**What to work on:** List every horse named in the passage about Bruce Hobbs below.

**Text under study:**

+++++

As a racehorse trainer Bruce Hobbs had a successful, if not glittering, career, winning hundreds if not thousands of races. He was responsible for Stilvi, Tynavos, Catherine Wheel, Tachypous, Tromos and many other horses whose names are part and parcel of my early years as a devotee of this sport. The names of his top-class flat horses will though fade from memory, to live on only in the pedigrees of yearlings in sales catalogues and in the yellowing pages of old form books. The name that will never fade, will always be remembered for one day in racing history is the name of the great, though small, American stallion Battleship who crossed the ocean blue a horse in transit and returned to a ticker-tape welcoming home celebration.

+++++

**Information given:**
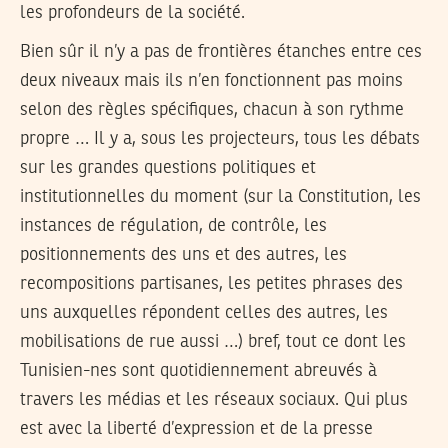
les profondeurs de la société.
Bien sûr il n’y a pas de frontières étanches entre ces
deux niveaux mais ils n’en fonctionnent pas moins
selon des règles spécifiques, chacun à son rythme
propre … Il y a, sous les projecteurs, tous les débats
sur les grandes questions politiques et
institutionnelles du moment (sur la Constitution, les
instances de régulation, de contrôle, les
positionnements des uns et des autres, les
recompositions partisanes, les petites phrases des
uns auxquelles répondent celles des autres, les
mobilisations de rue aussi …) bref, tout ce dont les
Tunisien-nes sont quotidiennement abreuvés à
travers les médias et les réseaux sociaux. Qui plus
est avec la liberté d’expression et de la presse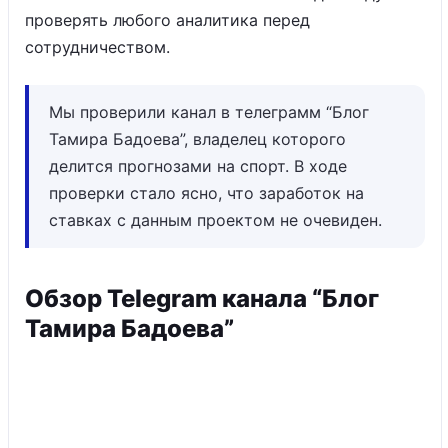
проверять любого аналитика перед
сотрудничеством.
Мы проверили канал в телеграмм “Блог
Тамира Бадоева”, владелец которого
делится прогнозами на спорт. В ходе
проверки стало ясно, что заработок на
ставках с данным проектом не очевиден.
Обзор Telegram канала “Блог
Тамира Бадоева”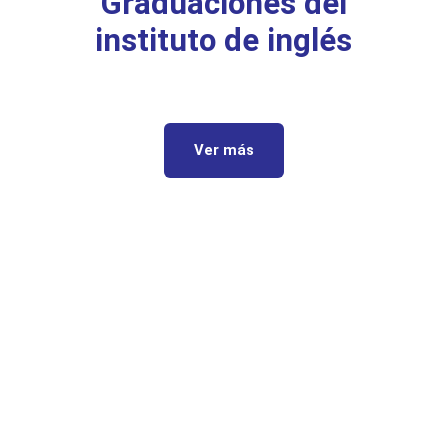
Graduaciones del
instituto de inglés
Ver más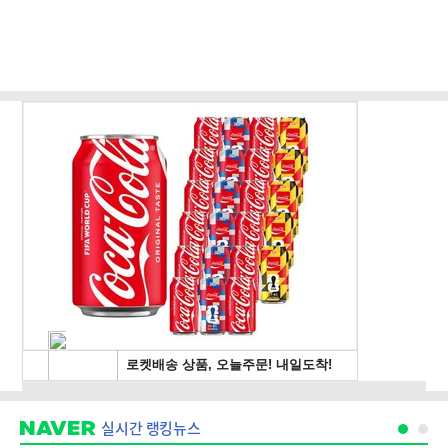
실시간 랭킹뉴스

+++++

**Final answer:** Stilvi, Tynavos, Catherine Wheel, Tachypous, Tromos, Battleship